1962, Deutschland floriert im Wirtschaftswunder. Doch im Kreis Monschau in der Eifel drohen Stillstand und Quarantäne: Die Pocken sind ausgebrochen, hochansteckend und lebensgefährlich. Direkt damit verknüpft sind die Rither-Werke, deren Exportgeschäft von Hochöfen bestens läuft. Kaum denkbar, die Produktion jetzt einzustellen. Der junge kretische Betriebsarzt Nikolaos Spyridakis begibt sich durch Schneemassen zur Patientenvisite, geschützt durch einen Stahlarbeiteranzug. Mitten im Ausnahmezustand und seiner heiklen Mission kommt Nikolaos der mondänen Werks-Erbin Vera Rither näher. Aber die Krankheit rückt immer näher ... Eine wahre Begebenheit als packender Roman!

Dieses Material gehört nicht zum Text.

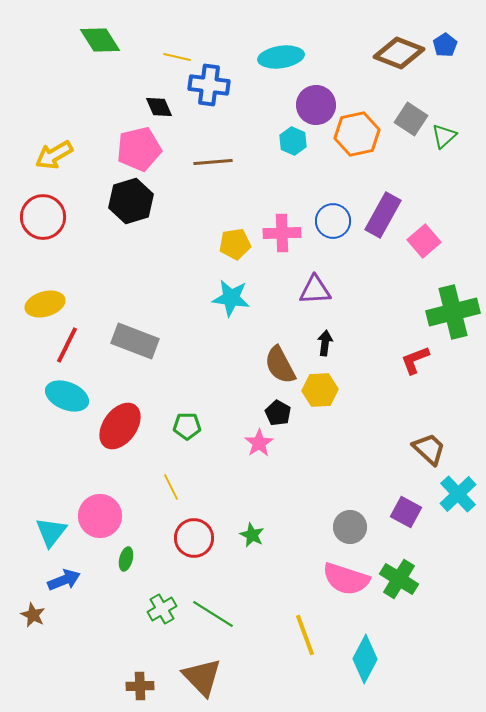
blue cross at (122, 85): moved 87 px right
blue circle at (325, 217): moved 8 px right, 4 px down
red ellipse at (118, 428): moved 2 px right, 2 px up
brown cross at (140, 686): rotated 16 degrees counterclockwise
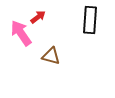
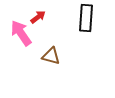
black rectangle: moved 4 px left, 2 px up
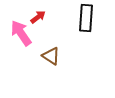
brown triangle: rotated 18 degrees clockwise
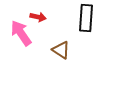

Kommentare und Bewertungen
Bewertung

Kommentar von Katja R. (10.11.2021)

„Es ist mir wirklich ein Bedürfnis, hier eine kurze Rezension des Buches zu schreiben, da ich so oft beim Lesen dachte "Wie schade!".. Wie schade, denn es hätte ein großartiger Roman werden können. Die Themen waren alle da, vielleicht auch zuviele, die Kopetzky da versucht hat unterzubringen: Pocken, Wirtschaftswunder, Zwangsarbeit, Nationalsozialmus und Wehrmacht, und deren noch nicht erfolgte Aufarbeitung, noch dazu Liebe und Jazz. All dies versuchte Steffen Kopetzky in ein Tableau der - vor allem in der westlichen Welt - so bedeutenden Zeitenwende zu Beginn der 1960er Jahre packen. Leider, leider ist es ihm nicht gelungen, auch nur einen kleinen Spannungsbogen aufzubauen, der Roman hat einfach nie Fahrt aufgenommen. Das lag nicht nur an der inkonsistenten und sprunghaften Erzählweise und dem Fokus auf teilweise unwichtigen Details (Direktor Seuss' Koffer und Leibesbeschwerden) sondern auch und vor allem an der teilweise lächerlich gestanzten und groschenromanhaften Schreibe und den schlechten Dialogen. Auch wenn ich mich wiederhole: Wirklich schade.”